If the covenant is changed to say, “I will make best efforts to play the violin in tune,” then I might be required to keep my violin in good shape, practice many hours a day, take any lessons necessary from the best available teacher, and purchase any equipment necessary, regardless of the time commitment or cost or adverse consequences to my job, family, or health.  However, as long as I make that high level of effort, if I still do not succeed in playing the violin in tune, I will not have breached my covenant to “make best efforts to play the violin in tune.”

However, maybe I don’t want to have to give my all to playing the violin in tune.  In that case, I might ask that the covenant read “I will make reasonable efforts to play the violin in tune,” which doesn’t require as much effort be expended as best efforts.  “Reasonable efforts” still would require that I keep my violin in good shape, practice every day, and possibly, take lessons and purchase some equipment, but it would not require that I give up my job and family life and go bankrupt in order to play the violin in tune.

“Commercially reasonable efforts” is a newer term.  If I say, “I will use commercially reasonable efforts to play the violin in tune,” then most attorneys would say that adds an element of economic reasonableness and business practices given the circumstances into the mix.  Therefore, if, for instance, the typical violinist practiced two hours a day and had one lesson per week and used only an iPhone app as a tuner, rather than a fancy standalone one, I should be considered to be complying with my covenant to use “commercially reasonable efforts” if I do what the typical violinist would do.

So, just as a D-flat and a C-sharp aren’t the same note on a violin, “best efforts,” “reasonable efforts,” “commercially reasonable efforts,” and silence as to efforts don’t mean the same thing in contract covenants.  Just as violinists must adjust their tuning to the circumstances, contracting parties should the level of effort required to comply with covenants be adjusted in contracts to the circumstances involved.


[1]   Originally, violin strings were made of sheep gut, and violins also were tuned to a lower (flatter) A than they currently are. As tuning changed and increased tension were placed on the strings and technical demands on violinists increased, violinists started wrapping the gut strings in metal.  Eventually, the smallest string, the e string, (which has to be quite thin to produce the required pitch and therefore, tended to break when it was made of sheep gut), transitioned to an all-metal e-string.  Although there were experiments with all metal and metal core strings, metal-wrapped gut strings remained the gold standard until the 1990’s when synthetic core strings were accepted as producing a sound comparable to gut strings with more reliability. As an early adopter of technological advancements, I am proud to say that I started using synthetic core strings in the early 1980’s.
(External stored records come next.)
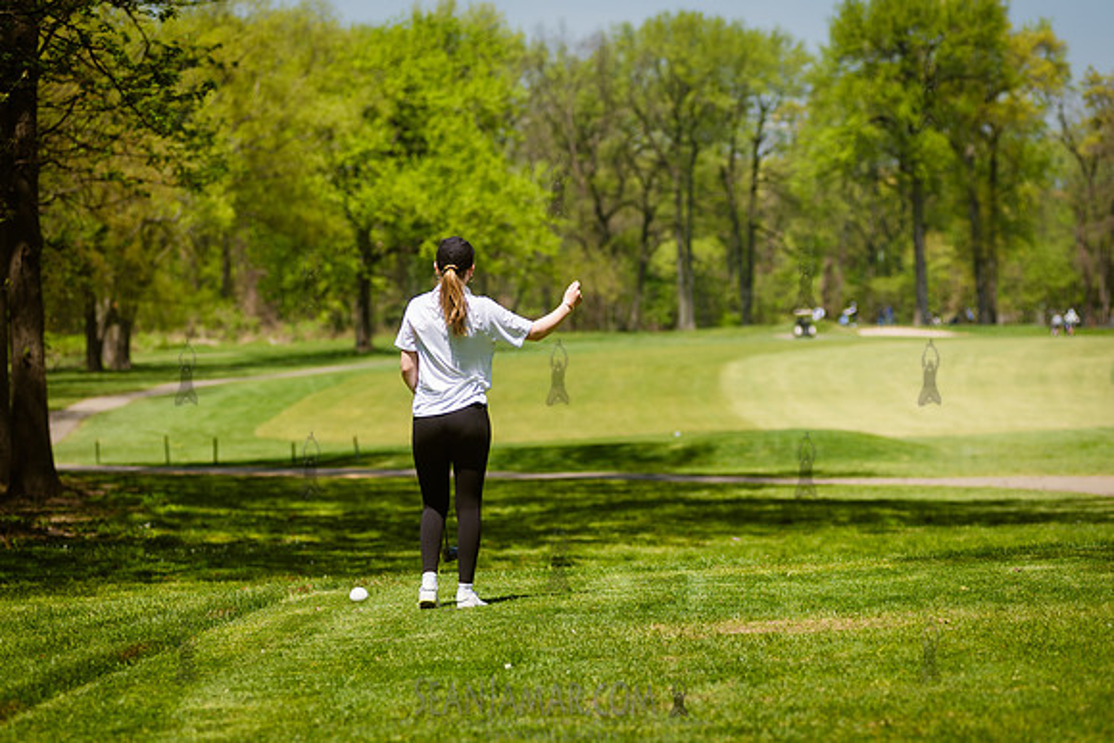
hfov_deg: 15.0
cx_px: 557
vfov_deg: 10.0
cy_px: 372
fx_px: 4232
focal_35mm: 137
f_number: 3.5
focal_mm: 125
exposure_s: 1/1000
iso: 100
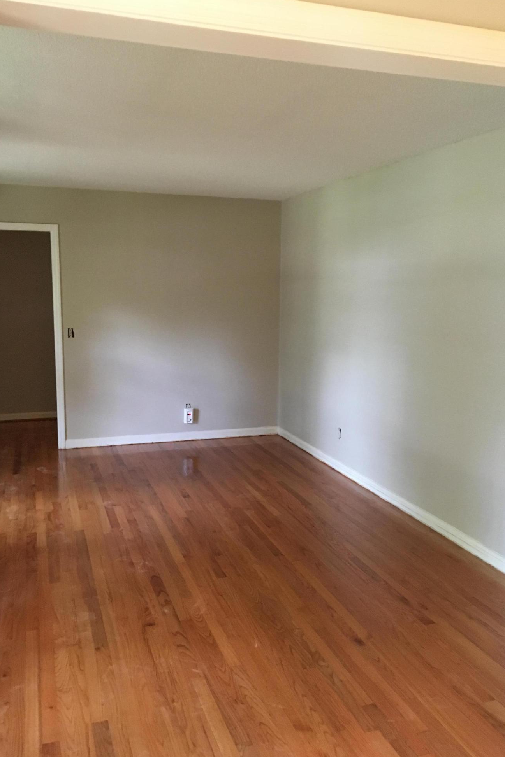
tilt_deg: -6.8
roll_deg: -0.7
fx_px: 652
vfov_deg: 60.3
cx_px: 250
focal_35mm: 31
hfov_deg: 42.3
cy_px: 381
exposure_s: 1/30
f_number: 2.2
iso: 200
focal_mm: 4.15
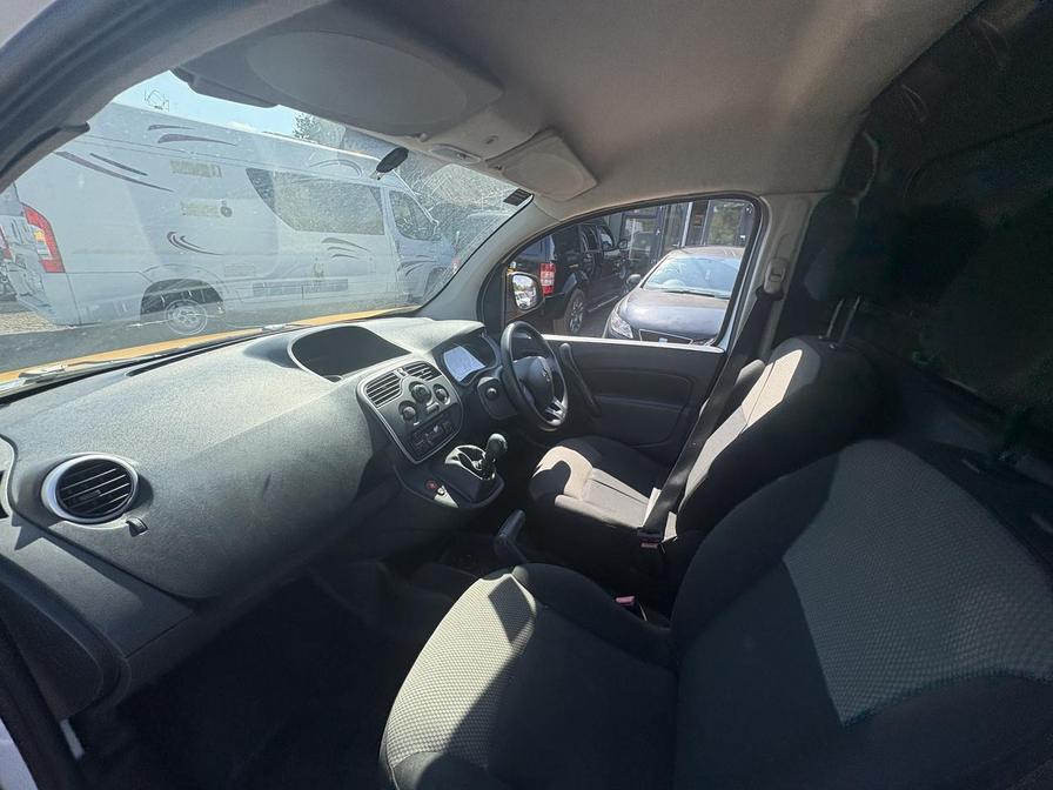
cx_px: 526
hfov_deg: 102.1
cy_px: 395
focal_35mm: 14
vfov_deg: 85.7
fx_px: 426
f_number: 2.2
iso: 64
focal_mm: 2.22
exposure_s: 1/600
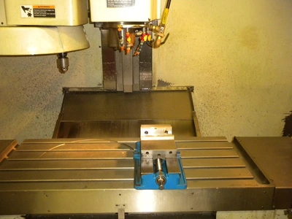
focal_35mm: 37
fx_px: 312
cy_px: 110
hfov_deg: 50.1
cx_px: 146
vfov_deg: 38.7
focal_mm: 6.6
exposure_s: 1/30
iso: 400
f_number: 3.5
[2]  Violin tuning is based upon acoustical physics, such that the length of the string is changed so that it produces certain wave lengths when played. In untempered tuning, a C in the key of C major might not be the same as a C in the key of D-flat major. This untempered tuning, proved to be a challenge for keyboard players, because they had to retune their entire instruments in order to play in different keys. Therefore, in the 18th century, tempered tuning, where the sizes of intervals between notes is modified slightly so that it sounds close to in tune in every key was adopted for keyboard instruments.  The method, famously taken advantage of by Johann Sebastian Bach’s Well-Tempered Clavier, now is commonly used by violinists when playing with keyboard instruments.  However, an advanced violinist still will use untempered tuning when playing unaccompanied pieces or when playing chamber music with other string players.